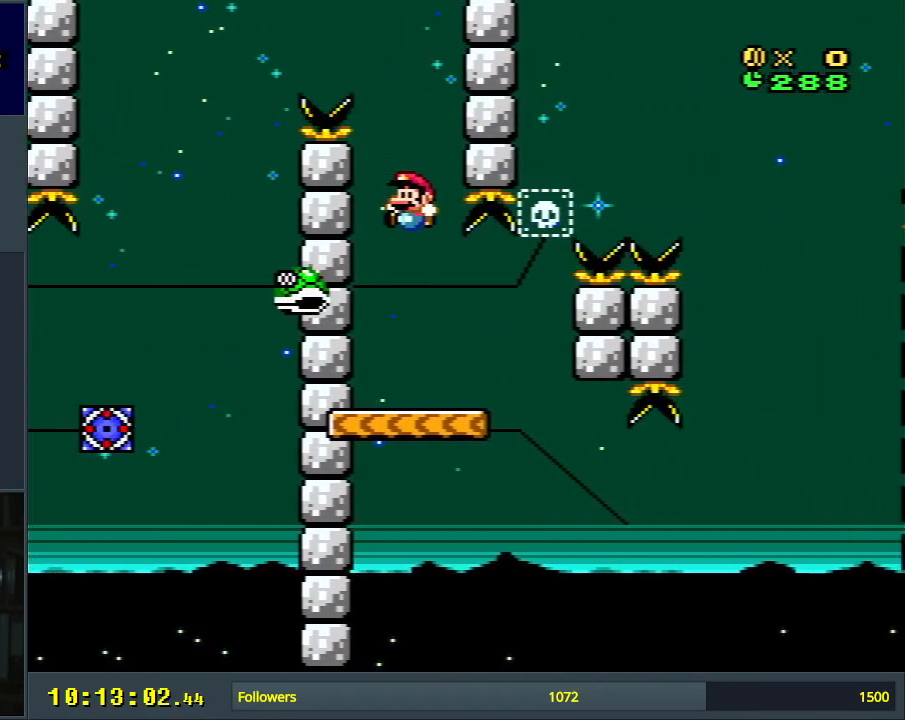
{"buttons": ["Y"], "events": [[17, "DPAD_RIGHT", "down"], [100, "DPAD_RIGHT", "up"], [267, "DPAD_LEFT", "down"], [383, "DPAD_LEFT", "up"]]}
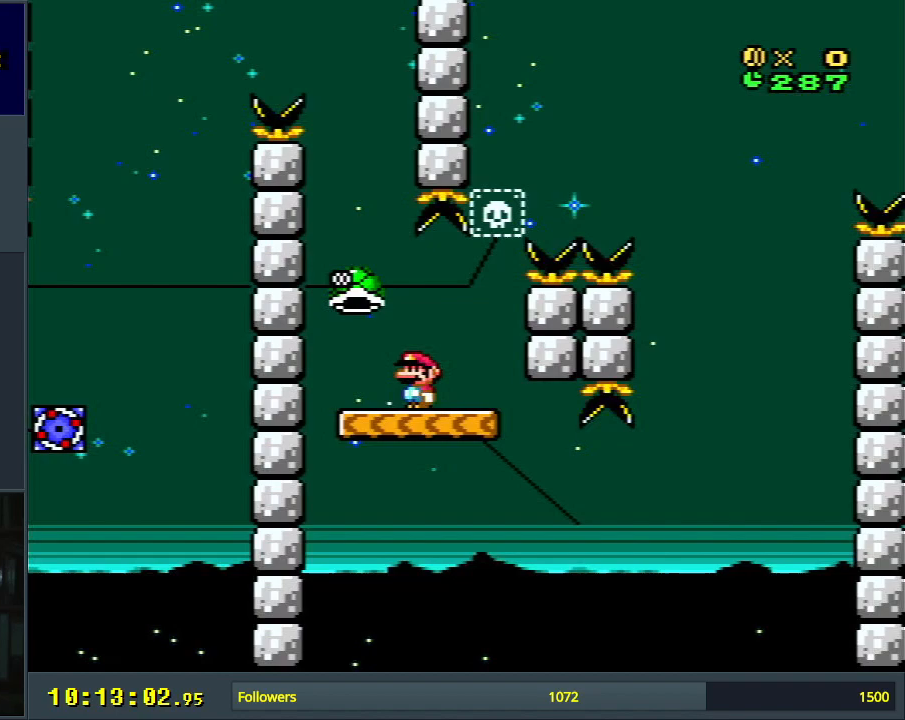
{"buttons": ["Y"], "events": []}
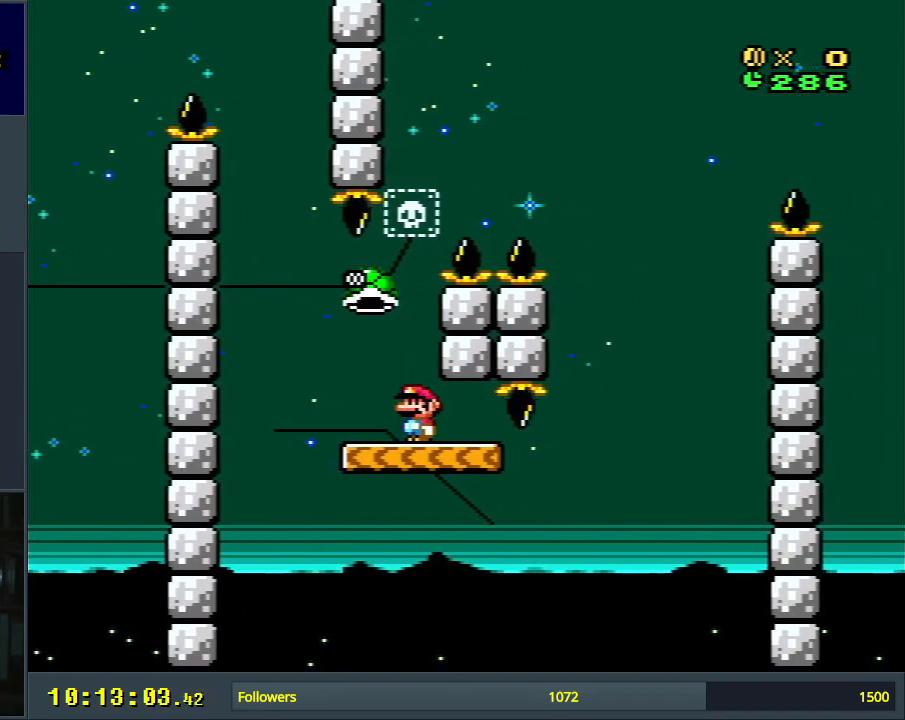
{"buttons": ["B", "Y", "DPAD_RIGHT"], "events": [[50, "DPAD_RIGHT", "down"], [450, "B", "down"]]}
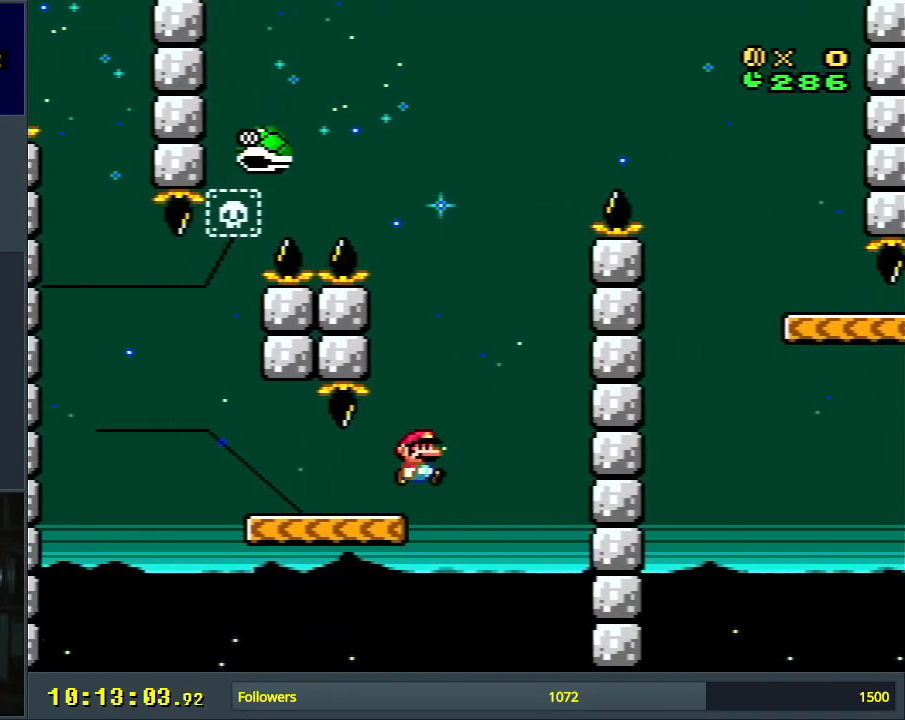
{"buttons": ["B", "Y"], "events": [[17, "DPAD_RIGHT", "up"], [133, "DPAD_LEFT", "down"], [433, "DPAD_LEFT", "up"]]}
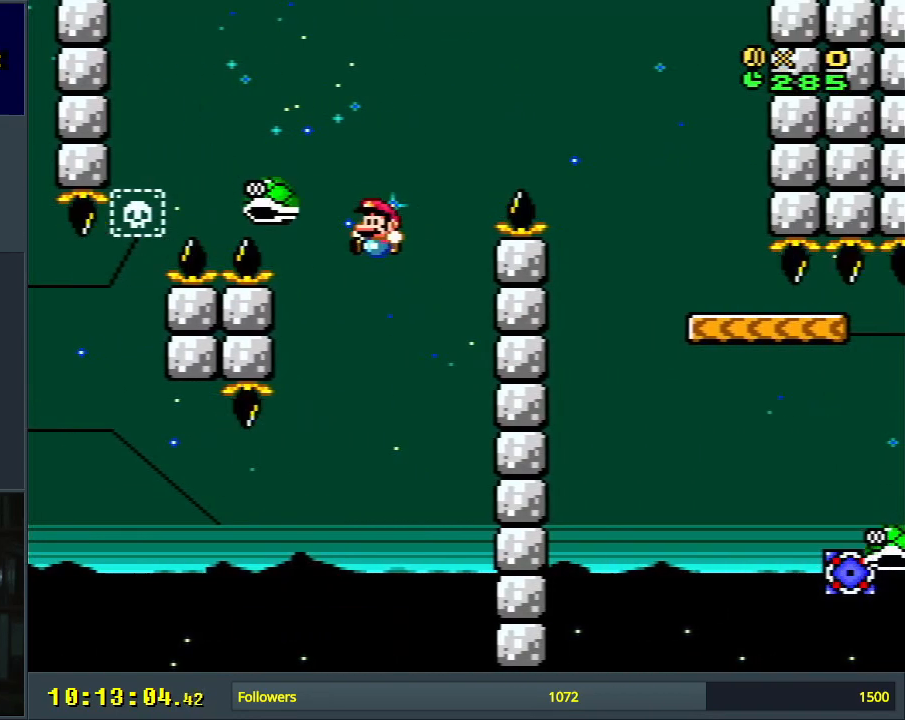
{"buttons": ["B", "Y", "DPAD_RIGHT"], "events": [[83, "DPAD_RIGHT", "down"]]}
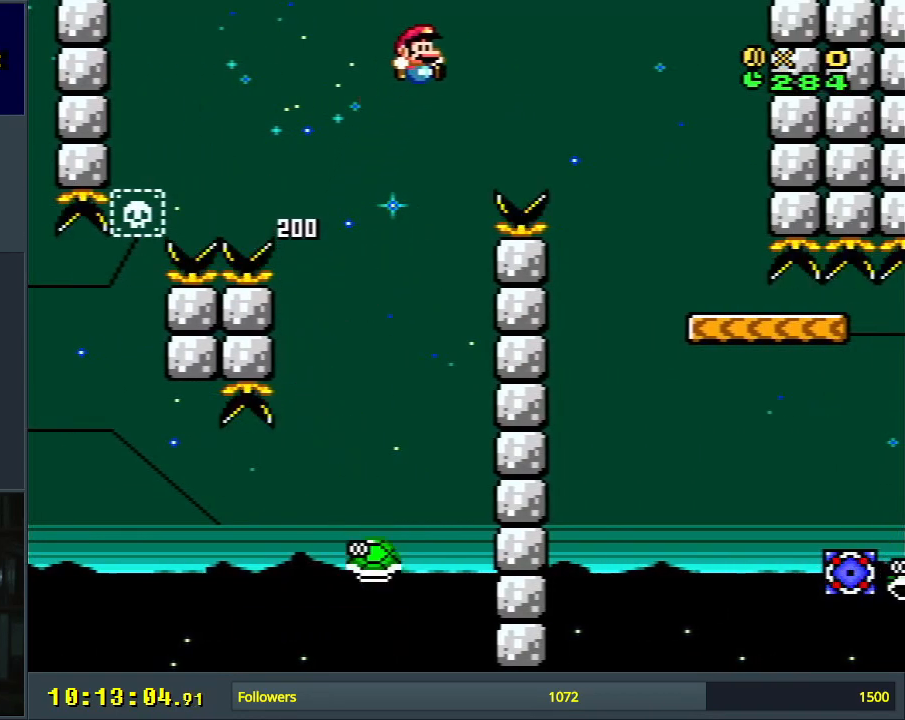
{"buttons": ["Y"], "events": [[233, "B", "up"], [267, "DPAD_RIGHT", "up"]]}
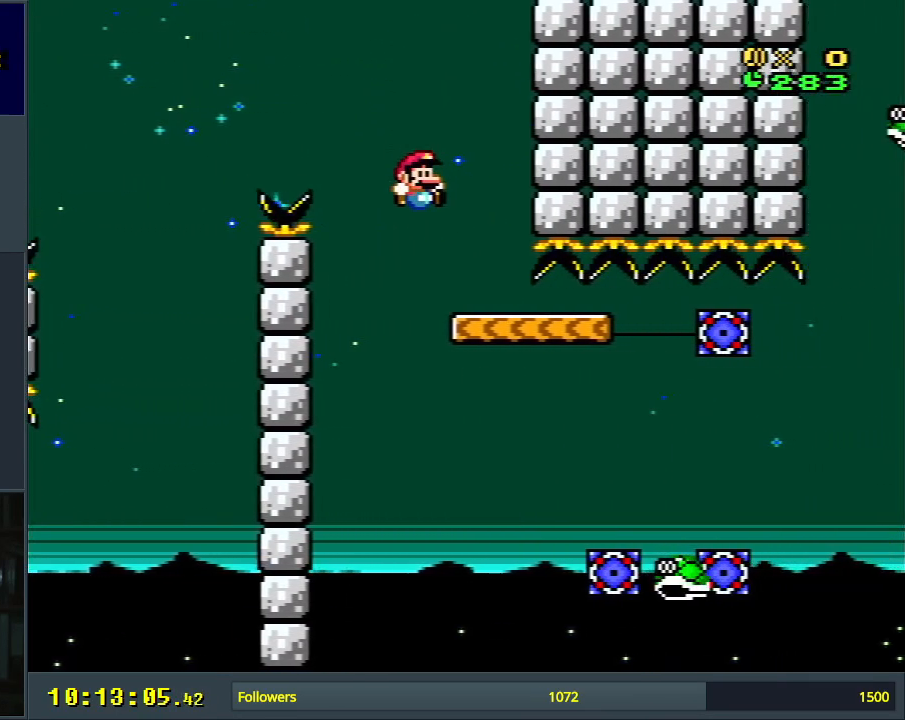
{"buttons": ["Y", "DPAD_RIGHT"], "events": [[50, "DPAD_LEFT", "down"], [150, "B", "down"], [267, "B", "up"], [317, "DPAD_LEFT", "up"], [400, "DPAD_RIGHT", "down"]]}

────

§ **PROBLEM STATEMENT**: Repeat the records verbatim, excluding pictures.

§ **ANSWER TO THIS TASK**:
{"buttons": ["Y"], "events": [[17, "DPAD_RIGHT", "down"], [100, "DPAD_RIGHT", "up"], [267, "DPAD_LEFT", "down"], [383, "DPAD_LEFT", "up"]]}
{"buttons": ["Y"], "events": []}
{"buttons": ["B", "Y", "DPAD_RIGHT"], "events": [[50, "DPAD_RIGHT", "down"], [450, "B", "down"]]}
{"buttons": ["B", "Y"], "events": [[17, "DPAD_RIGHT", "up"], [133, "DPAD_LEFT", "down"], [433, "DPAD_LEFT", "up"]]}
{"buttons": ["B", "Y", "DPAD_RIGHT"], "events": [[83, "DPAD_RIGHT", "down"]]}
{"buttons": ["Y"], "events": [[233, "B", "up"], [267, "DPAD_RIGHT", "up"]]}
{"buttons": ["Y", "DPAD_RIGHT"], "events": [[50, "DPAD_LEFT", "down"], [150, "B", "down"], [267, "B", "up"], [317, "DPAD_LEFT", "up"], [400, "DPAD_RIGHT", "down"]]}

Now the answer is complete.